[Stored items from a collection]
.....
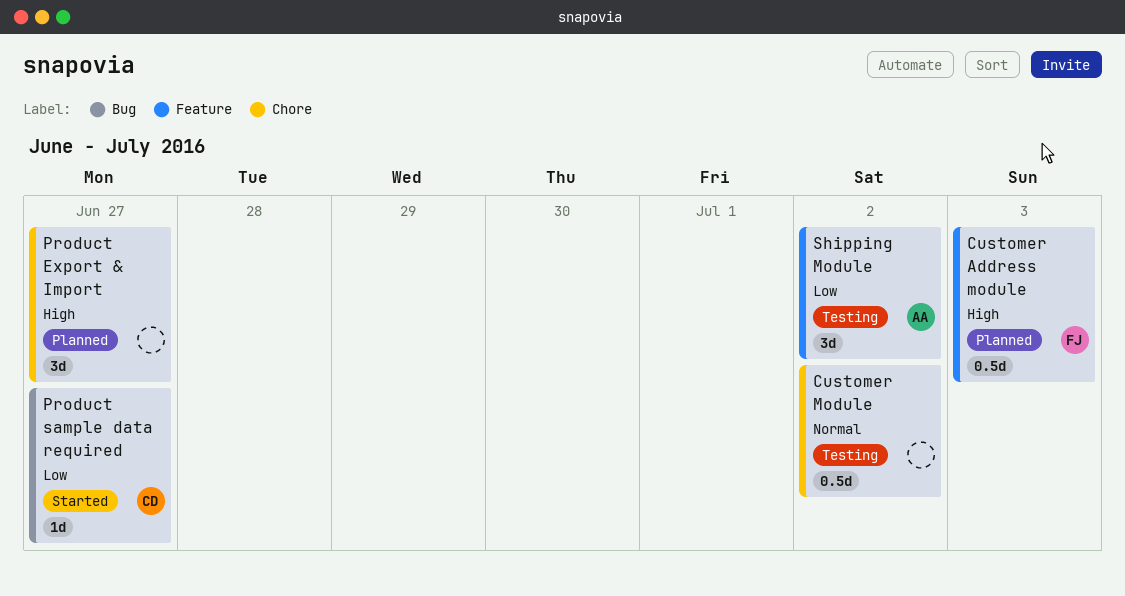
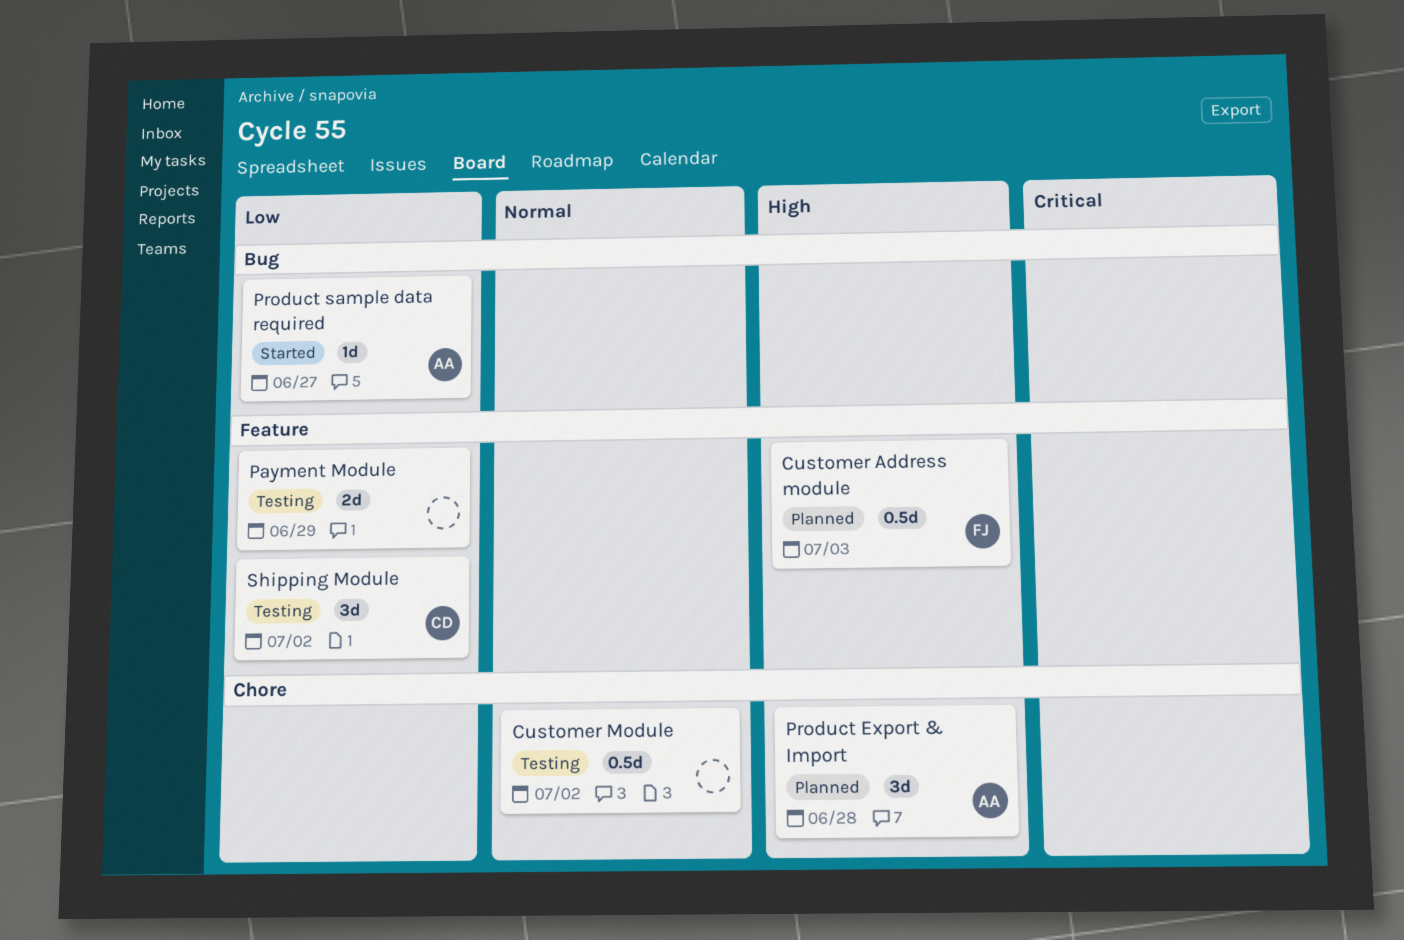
Payment Module: none -> present
Product Export & Import, owner: none -> AA
Product Export & Import, due: Jun 27 -> Jun 28
Product sample data required, owner: CD -> AA
Shipping Module, owner: AA -> CD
.....
ASSIGNED TASK
State the number of lines above that contain "Import". Write nothing besides it.

ANSWER FOR THE TASK
2